The PI is a widely used measurement of the infant’s relative thinness or fatness independent of race, gender, and gestational age. It is calculated from the following formula: (weight × 100)/ length3 with weight in grams and length in centimeters. Normal PI values range between 2.32 and 2.85. The PI is normal in symmetric IUGR, low in asymmetric IUGR, and high in the macrosomic fetus.

An IUGR infant is initially at risk for perinatal asphyxia, intraventricular hemorrhage, meconium aspiration, respiratory distress syndrome, impaired thermoregulation, fasting and alimented hypoglycemia, hypocalcemia, hyperviscosity–polycythemia syndrome, immunodeficiency, and necrotizing enterocolitis. The potential long-term complications are cerebral palsy, behavioral and learning problems, and altered postnatal growth.

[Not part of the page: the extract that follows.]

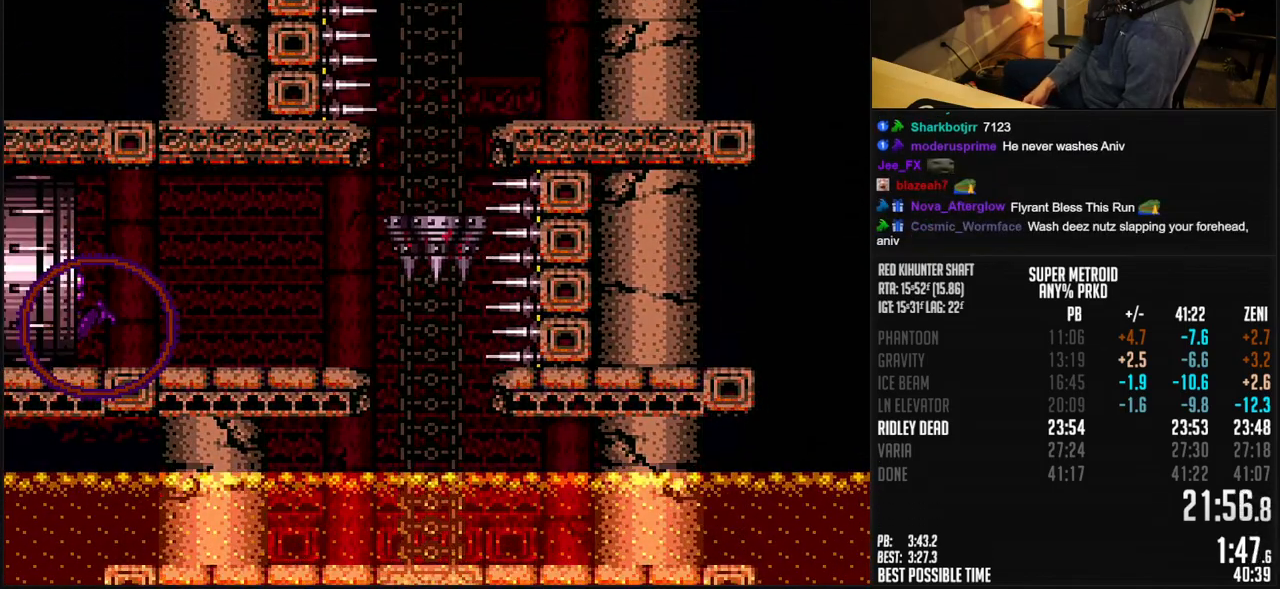
{"buttons": ["B"], "events": [[50, "DPAD_LEFT", "up"], [383, "DPAD_LEFT", "down"], [433, "DPAD_LEFT", "up"]]}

David Barker and colleagues postulated that impaired fetal growth may be a key determinant of later development of adult diseases such as obesity, insulin resistance, type 2 diabetes mellitus, and cardiovascular disease. Poor fetal nutrition results in developmental adaptations that permanently alter subsequent postnatal physiology and thereby “program” an infant’s future predisposition to disease.

Postmaturity refers to an infant born of a post-term pregnancy, defined as a pregnancy beyond 42 weeks of gestation. Dysmaturity may occur in term or preterm infants and describes an infant who exhibits characteristics of placental insufficiency, such as loss of subcutaneous fat and muscle mass or meconium staining of the amniotic fluid, skin, and nails.